Governor Gawler in response sent a  military expedition from Adelaide under Major O’Halloran to summary punish the Ngarrindjeri people for killing the survivors.  O’Halloran took 65 prisoners, shot several,  and in a “bush” trial sentenced two men to death. The military  built a gallows opposite  the Dodd Landing area and they hung the 2 Milmenrura men by the neck there.

The Ngarrindjeri were treated as the aggressors when it was the white sailors who had caused the trouble. The violence  eventuated after the sailors continued  to sexual harass  the young Ngarrindgeri women after  had been given regular warnings, and  attempts  had been made to split the party into separate groups at night.


The “punitive expedition” contravened British justice by denying the accused a proper trial. The colonial Government under Gawler had acted outside its mandate. The British government had declared that as British subjects,  Aboriginal people would be seen as equal to the colonists, be safeguarded by British laws,  and be entitled to the privileges of British subjects.

The expedition was punitive in that it aimed to strike  terror into the Ngarrindjeri and to stop them killing white colonists.

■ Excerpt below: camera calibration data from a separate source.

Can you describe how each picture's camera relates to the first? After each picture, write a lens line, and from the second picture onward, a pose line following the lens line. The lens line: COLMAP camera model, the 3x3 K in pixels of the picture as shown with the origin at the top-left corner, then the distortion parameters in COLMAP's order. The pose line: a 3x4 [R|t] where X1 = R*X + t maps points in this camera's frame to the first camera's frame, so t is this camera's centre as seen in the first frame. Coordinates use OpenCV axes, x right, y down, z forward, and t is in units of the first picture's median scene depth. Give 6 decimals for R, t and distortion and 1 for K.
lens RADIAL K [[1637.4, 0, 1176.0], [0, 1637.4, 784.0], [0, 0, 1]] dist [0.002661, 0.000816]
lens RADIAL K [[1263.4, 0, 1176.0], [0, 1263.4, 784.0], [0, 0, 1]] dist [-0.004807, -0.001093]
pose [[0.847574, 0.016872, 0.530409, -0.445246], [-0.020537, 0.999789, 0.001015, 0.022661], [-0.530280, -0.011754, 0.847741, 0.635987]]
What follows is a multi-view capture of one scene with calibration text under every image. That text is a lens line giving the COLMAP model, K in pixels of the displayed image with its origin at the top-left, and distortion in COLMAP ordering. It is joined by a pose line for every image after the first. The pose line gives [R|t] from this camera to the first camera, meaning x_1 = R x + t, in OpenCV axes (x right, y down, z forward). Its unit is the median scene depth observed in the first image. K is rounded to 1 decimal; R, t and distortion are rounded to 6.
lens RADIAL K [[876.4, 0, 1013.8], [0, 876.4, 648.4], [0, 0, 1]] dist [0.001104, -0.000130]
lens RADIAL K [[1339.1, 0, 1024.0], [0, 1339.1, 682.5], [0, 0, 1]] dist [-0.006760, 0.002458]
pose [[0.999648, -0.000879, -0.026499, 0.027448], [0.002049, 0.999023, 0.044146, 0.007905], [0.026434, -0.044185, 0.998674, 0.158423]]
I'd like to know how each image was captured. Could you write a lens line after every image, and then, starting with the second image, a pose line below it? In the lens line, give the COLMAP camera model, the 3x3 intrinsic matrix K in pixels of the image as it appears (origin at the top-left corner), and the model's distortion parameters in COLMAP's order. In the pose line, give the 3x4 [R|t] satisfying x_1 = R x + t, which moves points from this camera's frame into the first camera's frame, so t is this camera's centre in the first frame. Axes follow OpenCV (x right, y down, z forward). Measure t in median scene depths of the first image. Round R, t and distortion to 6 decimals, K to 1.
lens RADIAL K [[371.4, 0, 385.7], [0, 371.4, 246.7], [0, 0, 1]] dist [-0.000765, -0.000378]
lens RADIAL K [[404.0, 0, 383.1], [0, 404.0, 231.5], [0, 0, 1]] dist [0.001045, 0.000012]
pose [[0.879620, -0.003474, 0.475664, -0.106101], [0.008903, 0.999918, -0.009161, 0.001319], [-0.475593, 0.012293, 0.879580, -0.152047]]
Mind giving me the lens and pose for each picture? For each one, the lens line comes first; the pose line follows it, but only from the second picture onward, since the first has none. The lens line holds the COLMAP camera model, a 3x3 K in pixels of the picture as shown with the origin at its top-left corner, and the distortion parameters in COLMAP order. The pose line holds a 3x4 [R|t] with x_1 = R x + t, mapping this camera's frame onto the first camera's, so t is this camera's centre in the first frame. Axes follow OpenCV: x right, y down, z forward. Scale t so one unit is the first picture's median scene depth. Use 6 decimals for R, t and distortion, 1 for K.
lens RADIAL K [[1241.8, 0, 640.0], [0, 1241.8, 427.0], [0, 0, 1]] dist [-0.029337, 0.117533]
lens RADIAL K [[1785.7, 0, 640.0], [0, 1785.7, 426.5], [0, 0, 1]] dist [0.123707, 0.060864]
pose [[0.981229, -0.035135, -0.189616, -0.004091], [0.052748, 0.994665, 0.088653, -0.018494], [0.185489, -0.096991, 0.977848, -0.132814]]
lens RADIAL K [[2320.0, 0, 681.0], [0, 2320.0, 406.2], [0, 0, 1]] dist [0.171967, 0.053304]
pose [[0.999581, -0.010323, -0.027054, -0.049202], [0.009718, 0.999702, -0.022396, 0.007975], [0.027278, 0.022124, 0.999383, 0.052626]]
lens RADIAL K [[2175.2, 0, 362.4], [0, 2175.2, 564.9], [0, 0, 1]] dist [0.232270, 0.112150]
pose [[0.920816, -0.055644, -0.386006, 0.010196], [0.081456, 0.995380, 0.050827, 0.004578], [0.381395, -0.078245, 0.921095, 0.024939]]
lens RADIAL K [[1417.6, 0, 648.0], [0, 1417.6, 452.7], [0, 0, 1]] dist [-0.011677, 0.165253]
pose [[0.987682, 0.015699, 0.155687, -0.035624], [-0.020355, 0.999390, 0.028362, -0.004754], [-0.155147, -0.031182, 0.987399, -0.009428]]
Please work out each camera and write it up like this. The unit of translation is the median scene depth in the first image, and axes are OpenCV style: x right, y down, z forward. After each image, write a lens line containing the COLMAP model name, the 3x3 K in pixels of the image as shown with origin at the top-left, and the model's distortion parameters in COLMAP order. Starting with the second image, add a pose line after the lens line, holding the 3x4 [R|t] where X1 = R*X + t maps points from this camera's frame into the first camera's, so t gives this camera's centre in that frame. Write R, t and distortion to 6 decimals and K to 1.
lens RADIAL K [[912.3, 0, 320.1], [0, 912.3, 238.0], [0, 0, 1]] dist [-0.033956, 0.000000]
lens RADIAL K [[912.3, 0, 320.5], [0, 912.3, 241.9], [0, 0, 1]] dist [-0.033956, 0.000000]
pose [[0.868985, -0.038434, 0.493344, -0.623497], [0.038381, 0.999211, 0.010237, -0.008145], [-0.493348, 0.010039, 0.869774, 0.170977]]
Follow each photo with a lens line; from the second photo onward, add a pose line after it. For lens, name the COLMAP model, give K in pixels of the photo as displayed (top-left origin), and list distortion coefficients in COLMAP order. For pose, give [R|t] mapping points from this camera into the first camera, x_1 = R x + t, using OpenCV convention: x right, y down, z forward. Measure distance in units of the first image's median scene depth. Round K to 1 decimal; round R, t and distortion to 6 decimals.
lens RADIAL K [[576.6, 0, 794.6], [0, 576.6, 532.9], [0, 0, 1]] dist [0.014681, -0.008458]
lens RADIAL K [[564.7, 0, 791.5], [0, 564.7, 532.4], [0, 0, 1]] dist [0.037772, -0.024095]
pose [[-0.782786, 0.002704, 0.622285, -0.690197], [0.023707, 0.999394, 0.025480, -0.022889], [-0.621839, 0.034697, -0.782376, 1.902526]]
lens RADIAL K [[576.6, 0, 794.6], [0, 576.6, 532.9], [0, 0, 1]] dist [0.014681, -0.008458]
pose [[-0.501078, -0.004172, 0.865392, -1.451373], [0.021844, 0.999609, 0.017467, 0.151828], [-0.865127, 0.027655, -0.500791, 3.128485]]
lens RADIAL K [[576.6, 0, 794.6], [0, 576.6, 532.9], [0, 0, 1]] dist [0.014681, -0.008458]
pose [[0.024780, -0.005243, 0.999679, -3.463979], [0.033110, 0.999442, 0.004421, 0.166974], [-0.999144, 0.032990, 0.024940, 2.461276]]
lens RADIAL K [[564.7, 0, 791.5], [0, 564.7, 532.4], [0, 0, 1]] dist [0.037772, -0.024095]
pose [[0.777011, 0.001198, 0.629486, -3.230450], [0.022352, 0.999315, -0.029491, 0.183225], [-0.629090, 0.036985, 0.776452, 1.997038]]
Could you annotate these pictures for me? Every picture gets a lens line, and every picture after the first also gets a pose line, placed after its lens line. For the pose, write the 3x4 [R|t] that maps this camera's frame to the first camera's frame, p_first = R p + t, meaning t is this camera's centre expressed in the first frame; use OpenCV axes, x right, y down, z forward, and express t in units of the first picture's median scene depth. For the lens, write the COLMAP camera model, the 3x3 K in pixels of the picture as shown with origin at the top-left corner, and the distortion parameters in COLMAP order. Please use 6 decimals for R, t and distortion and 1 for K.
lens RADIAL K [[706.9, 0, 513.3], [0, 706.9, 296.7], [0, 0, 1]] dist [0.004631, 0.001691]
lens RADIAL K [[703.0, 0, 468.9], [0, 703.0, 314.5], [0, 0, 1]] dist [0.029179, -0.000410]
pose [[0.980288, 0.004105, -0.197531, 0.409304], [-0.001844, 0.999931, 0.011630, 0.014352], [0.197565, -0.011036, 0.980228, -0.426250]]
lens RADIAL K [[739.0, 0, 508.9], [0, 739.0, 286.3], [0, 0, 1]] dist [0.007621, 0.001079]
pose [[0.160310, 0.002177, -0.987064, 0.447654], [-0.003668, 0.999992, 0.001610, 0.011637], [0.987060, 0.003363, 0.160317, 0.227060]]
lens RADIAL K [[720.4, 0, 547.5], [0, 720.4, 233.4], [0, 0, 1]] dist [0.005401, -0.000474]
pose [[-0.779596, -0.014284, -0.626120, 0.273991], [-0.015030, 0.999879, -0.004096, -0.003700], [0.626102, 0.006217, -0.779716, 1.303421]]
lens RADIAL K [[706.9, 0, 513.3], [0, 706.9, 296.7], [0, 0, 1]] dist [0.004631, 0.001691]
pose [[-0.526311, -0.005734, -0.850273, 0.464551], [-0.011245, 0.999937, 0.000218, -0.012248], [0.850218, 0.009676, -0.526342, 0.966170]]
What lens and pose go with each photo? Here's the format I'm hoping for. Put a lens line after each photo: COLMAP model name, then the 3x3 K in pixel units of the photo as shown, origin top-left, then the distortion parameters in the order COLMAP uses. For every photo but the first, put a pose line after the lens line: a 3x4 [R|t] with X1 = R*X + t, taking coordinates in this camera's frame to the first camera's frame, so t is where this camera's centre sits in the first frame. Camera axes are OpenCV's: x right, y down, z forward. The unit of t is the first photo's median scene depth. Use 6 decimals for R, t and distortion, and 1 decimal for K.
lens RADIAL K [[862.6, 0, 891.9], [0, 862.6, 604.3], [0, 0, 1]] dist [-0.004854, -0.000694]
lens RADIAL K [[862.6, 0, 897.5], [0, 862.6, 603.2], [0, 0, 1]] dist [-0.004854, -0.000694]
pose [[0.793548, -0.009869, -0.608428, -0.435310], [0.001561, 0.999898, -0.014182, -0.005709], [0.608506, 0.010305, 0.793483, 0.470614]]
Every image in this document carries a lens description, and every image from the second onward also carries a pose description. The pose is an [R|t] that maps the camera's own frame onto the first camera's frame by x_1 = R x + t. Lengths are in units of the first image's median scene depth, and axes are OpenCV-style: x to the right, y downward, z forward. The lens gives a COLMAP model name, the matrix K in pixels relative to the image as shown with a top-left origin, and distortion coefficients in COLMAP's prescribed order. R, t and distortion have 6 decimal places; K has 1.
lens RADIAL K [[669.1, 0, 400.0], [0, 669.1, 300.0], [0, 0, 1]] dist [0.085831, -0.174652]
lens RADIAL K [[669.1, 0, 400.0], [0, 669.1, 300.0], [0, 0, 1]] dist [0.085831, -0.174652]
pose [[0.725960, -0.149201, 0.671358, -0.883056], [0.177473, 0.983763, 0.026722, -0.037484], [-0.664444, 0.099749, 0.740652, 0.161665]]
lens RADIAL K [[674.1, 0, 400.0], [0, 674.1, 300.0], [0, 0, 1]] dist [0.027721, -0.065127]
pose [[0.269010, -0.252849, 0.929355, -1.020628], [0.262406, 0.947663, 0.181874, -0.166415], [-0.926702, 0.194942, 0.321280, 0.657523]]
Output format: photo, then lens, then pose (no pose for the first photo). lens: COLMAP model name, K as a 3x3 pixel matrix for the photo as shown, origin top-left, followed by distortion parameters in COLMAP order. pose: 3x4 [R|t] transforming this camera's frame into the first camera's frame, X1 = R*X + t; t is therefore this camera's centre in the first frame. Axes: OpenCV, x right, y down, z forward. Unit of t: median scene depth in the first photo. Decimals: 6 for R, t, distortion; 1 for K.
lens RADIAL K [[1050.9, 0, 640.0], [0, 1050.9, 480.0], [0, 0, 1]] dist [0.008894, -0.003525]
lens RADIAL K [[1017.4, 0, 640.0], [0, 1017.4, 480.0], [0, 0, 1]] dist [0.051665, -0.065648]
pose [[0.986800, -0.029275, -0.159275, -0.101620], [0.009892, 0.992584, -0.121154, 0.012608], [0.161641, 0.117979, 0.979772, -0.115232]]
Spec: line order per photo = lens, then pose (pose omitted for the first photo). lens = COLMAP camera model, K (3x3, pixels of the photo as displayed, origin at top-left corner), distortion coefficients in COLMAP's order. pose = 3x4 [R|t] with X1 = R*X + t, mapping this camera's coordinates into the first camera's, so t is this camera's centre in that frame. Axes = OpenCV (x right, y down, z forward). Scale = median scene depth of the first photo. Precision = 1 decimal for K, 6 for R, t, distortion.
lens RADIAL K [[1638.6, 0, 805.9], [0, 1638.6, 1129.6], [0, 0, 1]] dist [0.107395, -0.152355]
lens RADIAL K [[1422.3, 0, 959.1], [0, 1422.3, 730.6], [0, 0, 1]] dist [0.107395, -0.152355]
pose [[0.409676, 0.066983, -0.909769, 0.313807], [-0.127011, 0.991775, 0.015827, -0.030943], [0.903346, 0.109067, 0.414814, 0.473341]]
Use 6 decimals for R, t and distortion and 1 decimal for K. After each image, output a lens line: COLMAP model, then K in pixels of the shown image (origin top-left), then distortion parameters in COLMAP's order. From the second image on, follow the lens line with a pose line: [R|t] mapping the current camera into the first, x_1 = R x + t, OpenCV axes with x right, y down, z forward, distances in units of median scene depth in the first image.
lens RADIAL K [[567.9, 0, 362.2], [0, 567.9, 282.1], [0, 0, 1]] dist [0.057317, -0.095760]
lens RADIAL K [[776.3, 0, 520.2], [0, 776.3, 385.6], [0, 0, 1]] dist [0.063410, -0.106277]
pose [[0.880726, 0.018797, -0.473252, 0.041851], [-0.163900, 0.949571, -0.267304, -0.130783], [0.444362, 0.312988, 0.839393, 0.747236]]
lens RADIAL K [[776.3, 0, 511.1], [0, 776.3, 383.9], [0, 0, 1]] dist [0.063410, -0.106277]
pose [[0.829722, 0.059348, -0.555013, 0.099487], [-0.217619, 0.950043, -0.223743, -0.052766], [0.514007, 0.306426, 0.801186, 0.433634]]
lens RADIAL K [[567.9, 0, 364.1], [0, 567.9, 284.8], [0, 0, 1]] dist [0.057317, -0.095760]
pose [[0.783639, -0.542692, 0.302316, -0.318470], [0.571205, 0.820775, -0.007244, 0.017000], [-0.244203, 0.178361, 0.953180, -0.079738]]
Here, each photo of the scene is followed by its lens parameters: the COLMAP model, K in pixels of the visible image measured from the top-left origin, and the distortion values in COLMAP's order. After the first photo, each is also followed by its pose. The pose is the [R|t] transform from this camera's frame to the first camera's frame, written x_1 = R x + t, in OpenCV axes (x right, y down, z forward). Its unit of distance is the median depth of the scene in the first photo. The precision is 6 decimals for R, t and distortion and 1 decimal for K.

The colonial history is  one of enforcing British law on Aborigines, and the   ruthless intent of many colonists was to  take aboriginal land, then establish, survive and prosper using an organised and motivated police – outside both legal and territorial jurisdictional boundaries if necessary.

For the  second  and larger exhibition in 2020–the gallery  is unknown at this stage— I plan to make  a landscape of one of the sites of the Frontier wars,  namely the  Rufus River massacre, which occurred on a bend of Rufus River at Lake Victoria  in 1841. Thirty Maraura men killed by a force of 70 heavily armed men authorised by Governor George Grey. This was a state organized reprisal   for two successful aboriginal  attacks on a party of eleven whites on the banks of the Murray River on the Adelaide to Sydney stock route on April 16, 1841.

This massacre concluded a six month long guerrilla war by the local Aboriginal people (Maraura) during which they successfully blocked the overlander route through their land. The massacre took place where the  overlanders’ road from Sydney to Adelaide crossed the Rufus River.

These two dark landscapes plus others will be made  with a large format camera (a 1950’s  8×10 SuperCambo monorail) using  black and white Ilford sheet film–photographic technology  that would be similar to the equipment used by Godson.    (I had found the view camera sitting in a cardboard box in a dusty corner of a suburban photographic shop in Semaphore in the 1980s). Using this primitive technology to represent the colonial violence that still haunts contemporary Australia  does seem appropriate.